When it becomes necessary, emotions and music become one in the same.

Album cover for The National's Sleep Well Beast
Photo Courtesy: iTunes

The National has always been the indie rock heroes in recent years. They have the style, they have the sound and they are not ever afraid to make the music that they want to make. Hearing something by The National at most times is thought provoking and invites you to at least relate to what is happening on the track. The National’s latest release takes all that and throws caution to the wind with “Sleep Well Beast.”


Based out of Cincinnati, Ohio, The National have been around for the better part of two decades now. The band has always been a band of brothers apart from vocalist Matt Berninger. The rest of the band consists of brothers Aaron and Bryce Dessner and Scott and Bryan Devendorf. From their self-titled debut album in 2001 to some of their later releases like “Boxer” or “Trouble Will Find Me,” The National have never really had a hard time in the spot light. While the band likes to blur the lines between alternative and post-punk they have always been making the kind of music that they want to make. It is unique and genuine, and that is the best way to describe the band’s seventh studio album “Sleep Well Beast.”

“Sleep Well Beast” is a 12-track record that clocks in at just short of an hour in length. What listeners will find the most apparent when it comes to this record is just how much more broad the sound has gotten with The National. They are beginning to experiment a bit more than what we have heard in previous releases and at the same time it is what you would expect with something from The National.

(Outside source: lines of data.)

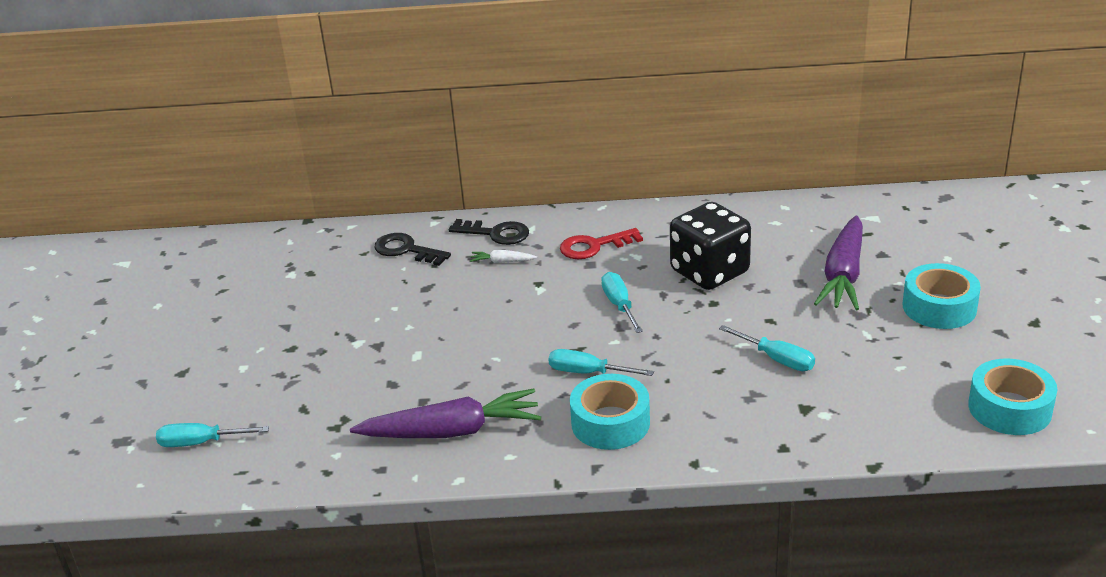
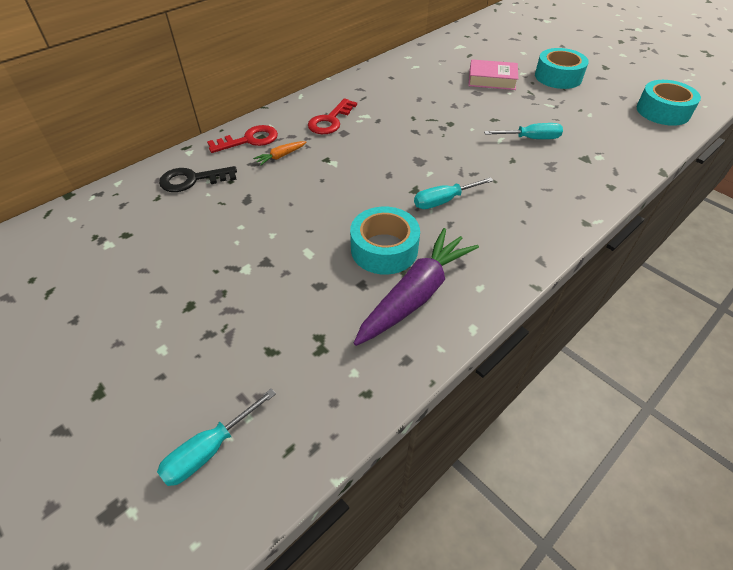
camera: 45 degrees left, 15 degrees up
(496, 233) = (249, 140): black key -> red key
(502, 262) = (280, 156): white carrot -> orange carrot
(610, 423) = (505, 226): turquoise tape -> turquoise tape (384, 249)
(619, 305) = (400, 149): turquoise screwdriver -> none
(709, 272) = (422, 107): black dice -> none
(843, 275) = (492, 80): purple carrot -> pink book

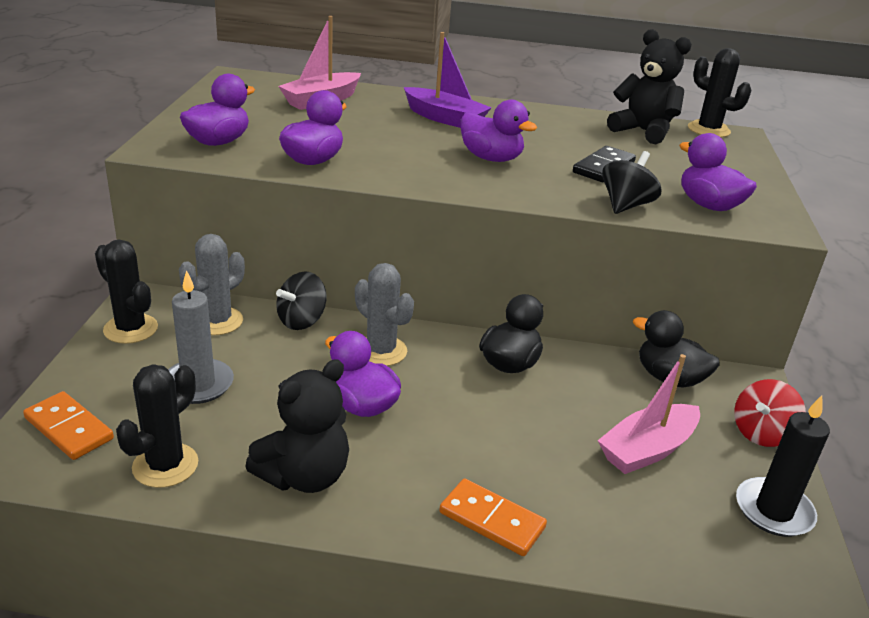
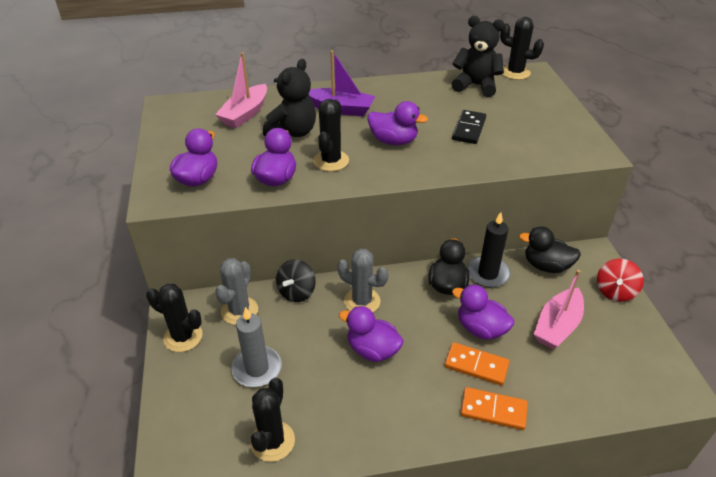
camera: 15 degrees left, 10 degrees up
(69, 429) = (190, 435): orange domino -> orange domino (476, 365)
(304, 476) = (365, 418): black teddy bear -> black teddy bear (292, 132)
(395, 159) = (331, 161): none -> black cactus
(626, 205) = (500, 162): black spinning top -> none
(708, 205) = (549, 146): purple duck -> purple duck (480, 328)
(773, 510) = (643, 346): black candle -> black candle (488, 273)

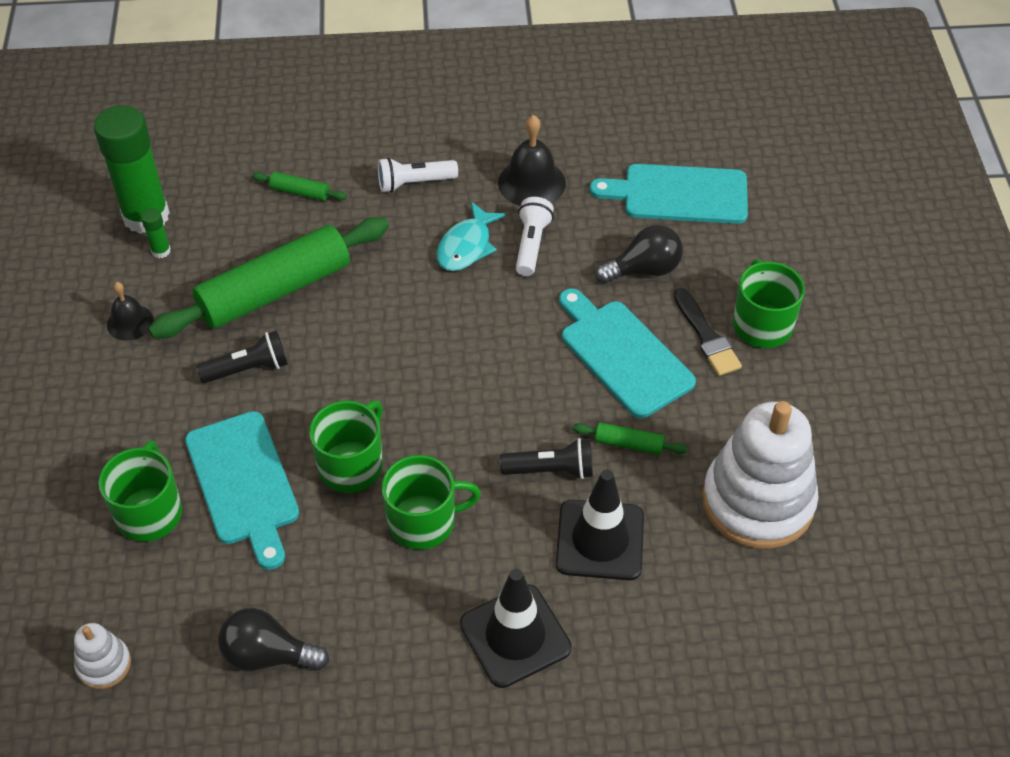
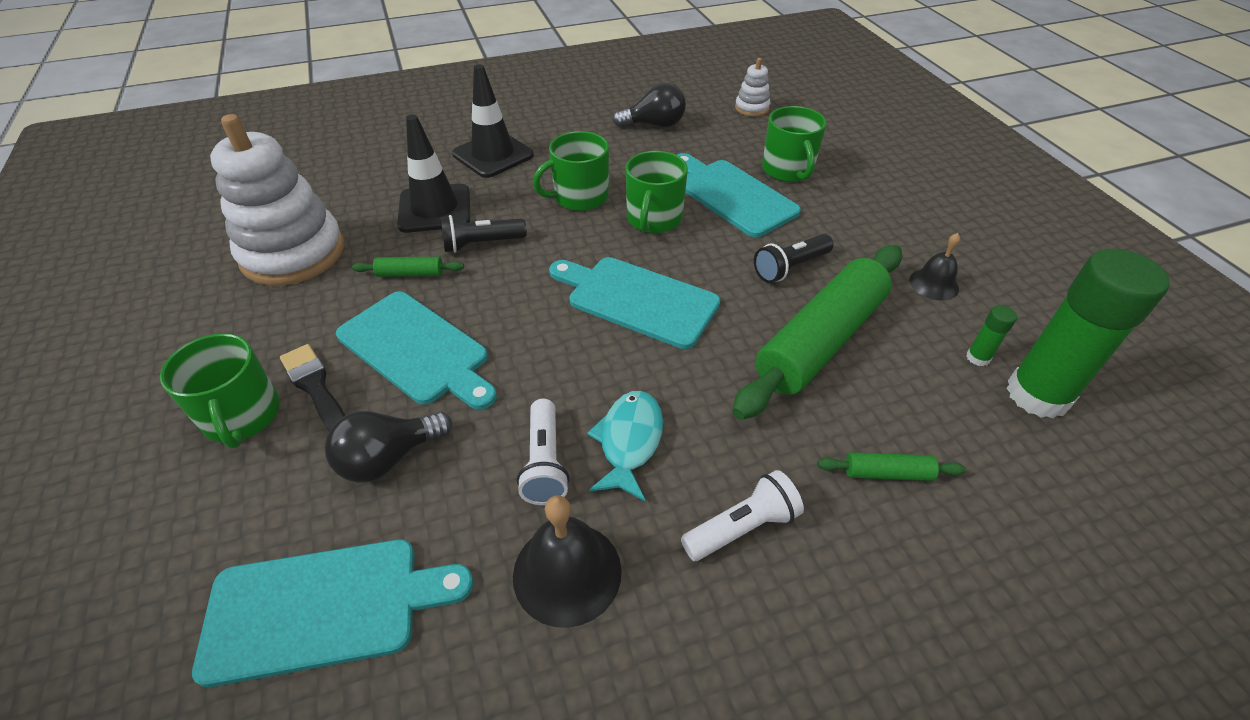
camera: 165 degrees right, 5 degrees down
(413, 364) = (637, 300): none -> turquoise cutting board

Musically, we hear a bigger focus on piano element and guitar as well with “Sleep Well Beast.” Tracks like “Empire Line” and “Walk It Back” almost seem to rely on the piano to drive the track but do not necessarily rely on it to carry the song. In “The System Only Dreams in Total Darkness” and “Turtle Neck” the guitar riffs are the main focus, which is something in The National’s catalog that does not usually get a lot of focus. When it comes down to it, “Sleep Well Beast” is a pretty diverse record from front to back and a lot of fans are going to appreciate that. Tracks like “I’ll Still Destroy You” and “Day I Die” are almost driven by synthetic elements, which is a rarity with The National.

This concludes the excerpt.